"Yo this is the 104.7 afternoon car-phone megamix, who is this?"
"Dis Shawty D, man."
"Yo Shawty, where you rollin' at?"
"I'm rollin' down Two Notch road."
"What you be rollin' in, Shawty?"
"I'm rollin' in a '91 Honda Accord."
"Kick ya shots."
"I like to give mah shot out to [list of varying lengths of people here]"
"A'ight Shawty, thank you for rollin' with a brother."
"Thanks for lettin' a brother roll."
... and on to the next caller. Aside from being culturally interesting, this is often a pretty amusing interplay - the degree of "ghetto fabulous" to which the callers ascribe varies WILDLY, and you get the occasional "thanks for lettin' a white boy roll" or - better yet - somebody attempting to call in from home or the office. Calling from the car is a MUST for the mega-mix, and if the disc jockey doesn't hear some road noise in the background, the hapless caller gets mocked severely and hung up on (and with no opportunity to deliver da shots).

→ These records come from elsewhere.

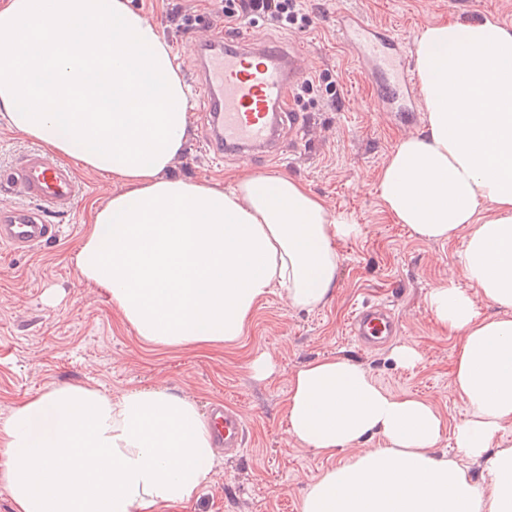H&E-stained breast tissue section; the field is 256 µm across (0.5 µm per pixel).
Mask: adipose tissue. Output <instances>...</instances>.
Wrapping results in <instances>:
<instances>
[{
  "label": "adipose tissue",
  "instance_id": "ef3b65f1",
  "mask_svg": "<svg viewBox=\"0 0 512 512\" xmlns=\"http://www.w3.org/2000/svg\"><path fill=\"white\" fill-rule=\"evenodd\" d=\"M414 70L425 126L391 150L377 190L393 223L421 239H464L466 288L448 281L428 302L457 340L453 386L470 414L456 445L488 478L435 455L445 422L430 400L328 356L292 373L287 431L348 457L308 488L300 512H512V446L497 439L512 421V28L491 15L428 23ZM188 107L170 46L127 0H0V117L122 183L74 262L159 348L236 343L275 288L292 308L323 307L339 243L363 233L293 177L244 170L222 189L169 176ZM483 302L496 315H482ZM375 437L379 447L355 453ZM0 452L14 512H182L216 460L191 398L79 384L17 404L0 422Z\"/></svg>",
  "mask_w": 512,
  "mask_h": 512
}]
</instances>
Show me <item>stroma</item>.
<instances>
[{"label":"stroma","instance_id":"1","mask_svg":"<svg viewBox=\"0 0 512 512\" xmlns=\"http://www.w3.org/2000/svg\"><path fill=\"white\" fill-rule=\"evenodd\" d=\"M131 4L158 28L186 75L196 41L222 29L205 0ZM174 7L194 15L188 30L173 31L168 14ZM308 10L310 23L302 30L263 22L250 27L255 36L303 50L305 75L316 81L313 92L296 102L309 117L305 145L280 162L240 155L217 165L204 153L203 132L193 124L171 173L224 188L243 169L278 172L305 182L330 208L354 212L364 233L340 243L337 288L324 307L296 310L275 292L259 305L235 344L194 349L141 342L113 310L108 294L86 283L72 259L93 210L121 189L110 175L80 166L77 198L50 216L51 223L64 226L62 237L29 253L0 249V420L30 396L66 383L115 395L157 386L190 395L205 414L221 401L242 413L247 453L221 460L184 512H299L308 487L336 464L286 432L289 378L307 361L350 357L391 393L427 397L449 426L468 413L453 388L456 339L437 329L428 304L432 288L459 272L463 240L427 242L392 223L374 188L397 141L420 132L426 114L413 112L399 121L379 112L366 75L336 36L333 19L337 11H349L411 42L422 25L444 18L492 14L512 25V0H309ZM324 72L331 75L332 87L318 83ZM366 298L395 304L402 322L397 345L418 352L414 366L399 365L394 347L365 351L349 340L347 320ZM262 354L275 365L264 379L251 369Z\"/></svg>","mask_w":512,"mask_h":512}]
</instances>
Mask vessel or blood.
Instances as JSON below:
<instances>
[{
	"mask_svg": "<svg viewBox=\"0 0 512 512\" xmlns=\"http://www.w3.org/2000/svg\"><path fill=\"white\" fill-rule=\"evenodd\" d=\"M336 31L354 61L372 64L380 105L406 111L405 93L413 80L406 64V42L345 11L336 16ZM196 73L200 94L195 110L206 150L213 157L252 153L276 159L284 151L287 136L305 139L307 119L291 105L292 92L304 76L298 47L247 34L231 42L209 37L197 44ZM0 188L23 199L22 204L0 208V247L26 253L60 236V225L48 223L47 215L70 206L78 183L68 164L29 151L0 176ZM399 332V320L385 302H361L347 325L349 338L366 349L386 343ZM211 417L225 453L242 456L246 451L242 415L218 405Z\"/></svg>",
	"mask_w": 512,
	"mask_h": 512,
	"instance_id": "1",
	"label": "vessel or blood"
}]
</instances>
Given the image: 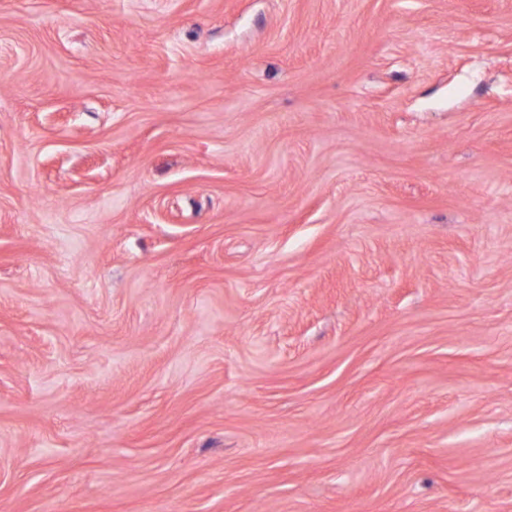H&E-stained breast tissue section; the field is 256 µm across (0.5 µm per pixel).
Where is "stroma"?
Here are the masks:
<instances>
[{
  "label": "stroma",
  "instance_id": "1",
  "mask_svg": "<svg viewBox=\"0 0 512 512\" xmlns=\"http://www.w3.org/2000/svg\"><path fill=\"white\" fill-rule=\"evenodd\" d=\"M0 512H512V0H0Z\"/></svg>",
  "mask_w": 512,
  "mask_h": 512
}]
</instances>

The thing that saddens me is the deep need that people seem to have to declare precisely what make and model of vehicle they own - even down to the year that it was manufactured. It makes it seem even sadder when, all too often, the vehicle being described was "middle-class" at best when brand new, and is distinctly unimpressive from any sort of materialistic sense at its current age. Don't get me wrong, there's nothing wrong with driving a serviceable older car - nothing at ALL. What saddens me is the thought that, of all the things to possibly take pride in in their lives, people are picking something that is not only shallowly materialistic, but, well... isn't very impressive.
But fuck, what do you say about that? Not everybody can be rich - or even well-off. And everyone needs pride. The make, model, and year of your car just seems like an awfully unfortunate benchmark to judge the worth of your life with.